10トントレーラーで日本縦断

 マイクロソフト(阿多親市社長)は、中小企業市場開拓を狙い、大型トレーラーで全国をキャラバンする「マイクロソフトIT体験キャラバン」を10月から1年間実施する。同社では、中小企業向けセミナーを昨年から全国で実施しているが、「中小企業ユーザーの実状を聞いた結果、当社との距離が遠く、これを縮めていく必要があると感じた」(ゼネラルビジネス統括本部IT推進本部マーケティング部・白水公康部長)として、10トントレーラーで全国各地をまわり、中小企業ユーザーとマイクロソフトとの接点を強める。トレーラー内ではセミナーを実施するほか、地方自治体、地元パソコン販売店とのタイアップも実施する予定で、中小企業市場の底上げをはかる。これにより現在は220社のIT推進全国会のメンバーを500社まで拡大する。

 トレーラーは10月上旬、北海道をスタート、1年をかけて全国を回る。基本的には1都道府県につき3か所でイベントを行う。

 トレーラーを使ったセミナーは、「人の目に触れやすい10トントレーラーなので宣伝効果が高い。中小企業ユーザーがITに対する必要性、関心をもってもらう体験を提供する」(白水部長)ことを狙う。

 マイクロソフトでは、昨年から全国で中小企業向けセミナーを実施しているが、「予想以上にマイクロソフトへの認知度が低く、ブランドが通用しなかった」という。

 IT体験キャラバンは、この結果を反省点として、中小企業ユーザーに加え、青色申告会などの地元の公共団体、マスコミなどとタイアップし、IT導入を訴える。

 トレーラー内では、電話やファクスと同様に社内ネットワーク、インターネット、電子メールが必要なツールであることや、IT導入プロセス、最新テクノロジーなどを提案するビデオの上映、無線LANを活用した仮想オフィスでの体験コーナーを設ける。

 セミナーのターゲットは、中小企業と地方自治体。
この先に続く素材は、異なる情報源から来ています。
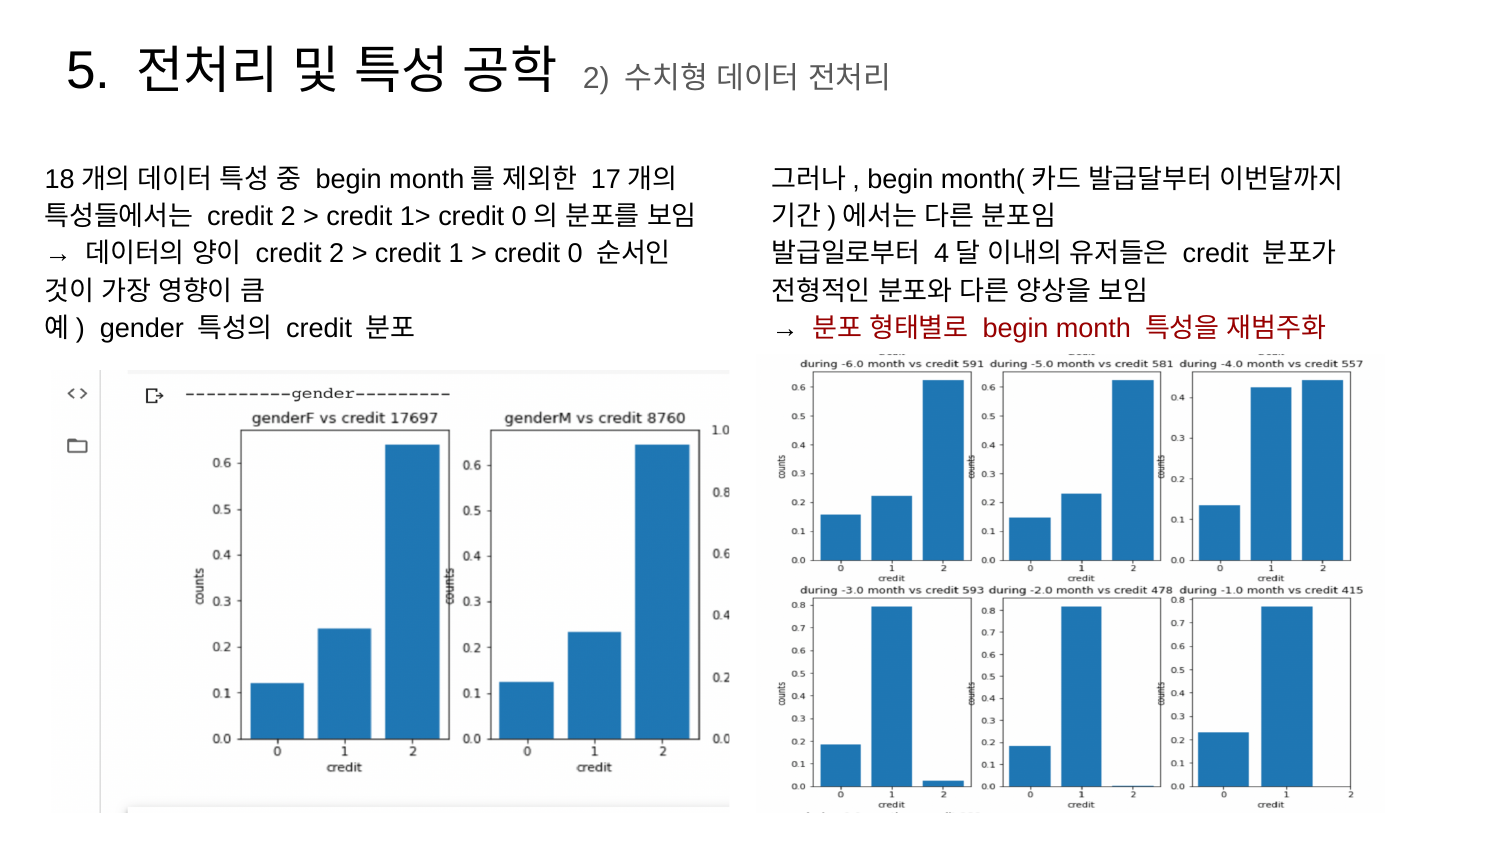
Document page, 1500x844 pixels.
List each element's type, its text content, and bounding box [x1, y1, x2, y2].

list 18개의 데이터 특성 중 begin month를 제외한 17개의 특성들에서는 credit 2 > credit 1> credit 0의 분포를 보임 → 데이터의 양이 credit 2 > credit 1 > credit 0 순서인 것이 가장 영향이 큼 예) gender 특성의 credit 분포 [29, 141, 737, 703]
list 그러나, begin month(카드 발급달부터 이번달까지 기간)에서는 다른 분포임 발급일로부터 4달 이내의 유저들은 credit 분포가 전형적인 분포와 다른 양상을 보임 → 분포 형태별로 begin month 특성을 재범주화 [756, 141, 1413, 703]
picture [50, 370, 730, 814]
title 5. 전처리 및 특성 공학 2) 수치형 데이터 전처리 [51, 20, 1449, 115]
picture [756, 354, 1385, 814]
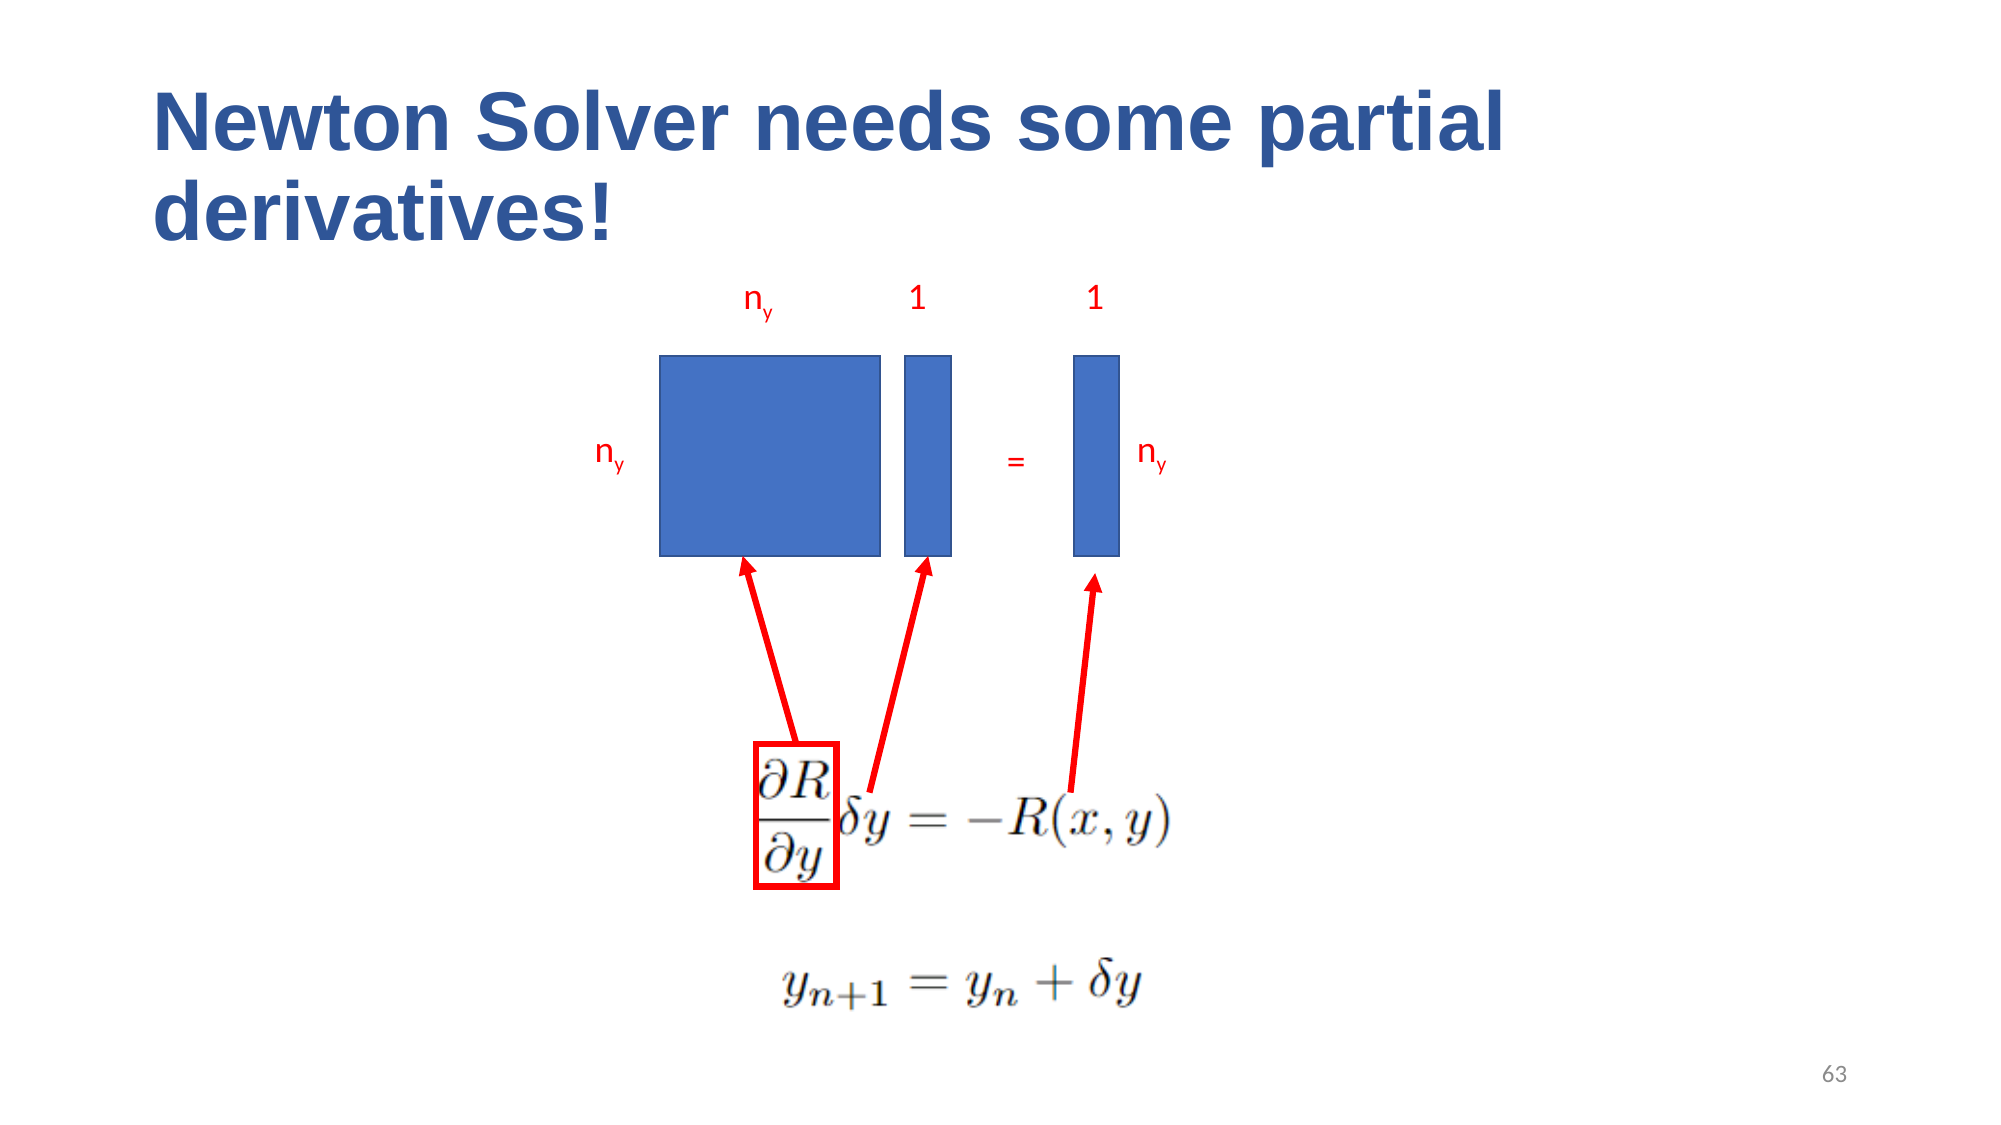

e-Japan構想でIT化を迫られている地方自治体向けソリューションも紹介し、IT化の底上げを狙う。

 また、サーバーライセンスを地元量販店で販売することを促すなどの展開も行っていく計画だ。

 IT体験キャラバンによってIT化への興味をもった中小企業に対しては、販売パートナーであるIT推進全国会のメンバーがフォローする。これまでのセミナーでも、「興味をもってくれた中小企業は必ず名刺交換を求める。これで次のビジネスに発展させる素地ができる」という。

 マイクロソフトでは、今回の全国キャラバンで、IT推進全国会の参加メンバーを現在の220社から500社まで拡大する方針だ。

「初期段階では当社の狙いをきちんと理解したパートナーが必要ということで、パートナーの数を急速に増やしてこなかったが、中小企業向けビジネスの拡大にともない、現状のパートナー数ではビジネス全てをフォローしきれない。より多くのパートナーによって中小企業ビジネスを活性化していく」ことを狙う。